- Nie uczyli was w milicji, że to silniejszy ma rację?
-Uczyli - Przyznał Rowicki - Ale to jeszcze za poprzedniego ustroju. Potem solidarnościowa ekstrema wygrała i od tamtej pory uczą jakby odwrotnie.
- Na naszym posterunku panuje idealny porządek i nie zachodzi potreba... - zaczął Birski
- Co to jest? - zapytał groźnie robot, potrząsając flaszką z denaturatem.
- Denaturat? - bąknął Rowicki
- Pijecie denaturat na służbie? - indagował automat.
- Nie, to od pani Malinowskiej...
- A może przyjęliscie łapówkę w zamian za zatrudnienie na posterunku?
- Ależ skąd... To nie od niej, tylko jej.
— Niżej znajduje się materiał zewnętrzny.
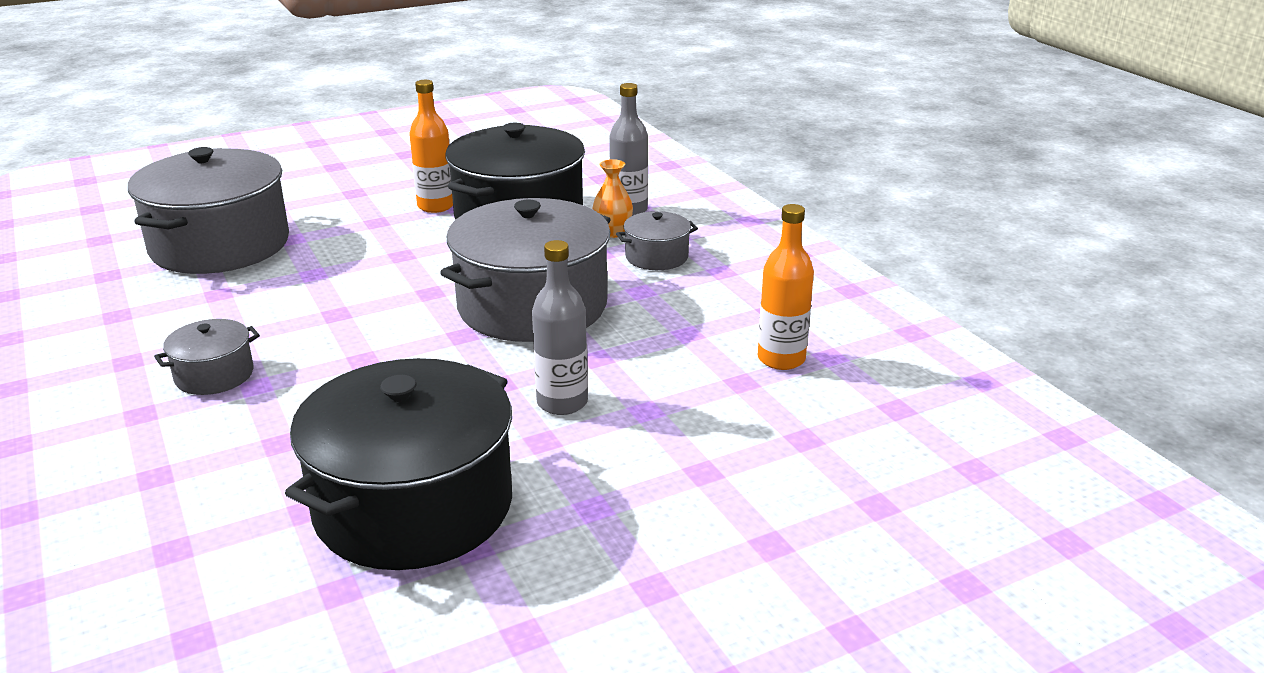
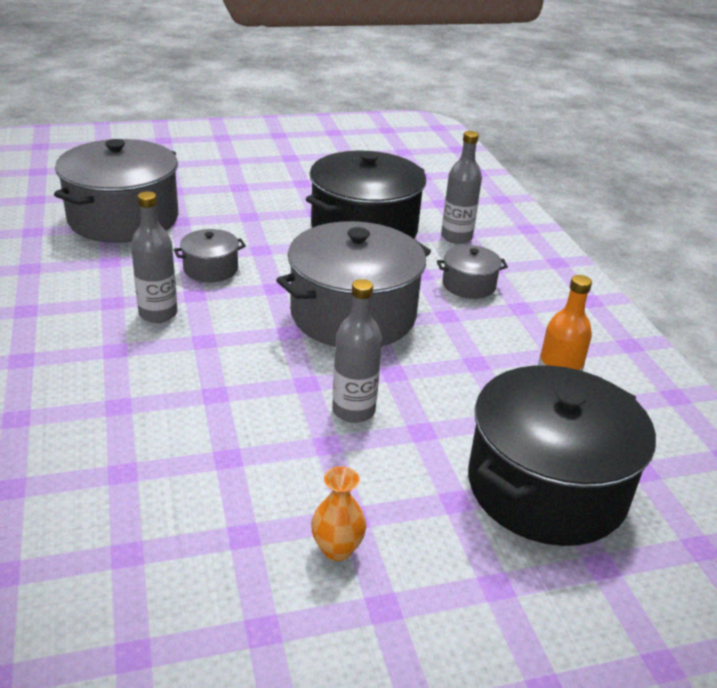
camera: 10 degrees right, 5 degrees up
grey pot [154,319,260,395] -> grey pot moved to [173,229,246,282]
black pot [285,358,512,570] -> black pot moved to [468,365,656,546]
orange bottle [409,80,453,213] -> none
orange vase [593,159,633,238] -> orange vase moved to [311,466,366,561]
none -> grey bottle [131,191,178,323]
Jej własność - próbował ratować sytuację Birski.
- Czyli przyznaje się pan, że zatrudniacie alkoholiczkę do sprzątania posterunku policji?
- Ona tego nie pije, tylko chyba przeciera podłogę dla dezynfekcji.
- Chyba? Czyli nie kontroluje pan poczynań zatrudnionego personelu... - kontynuował przesłuchanie robot
- Kontroluję. Przeciera tym podłogę. I co?
- Czyli poprzednie zeznanie było fałszywę?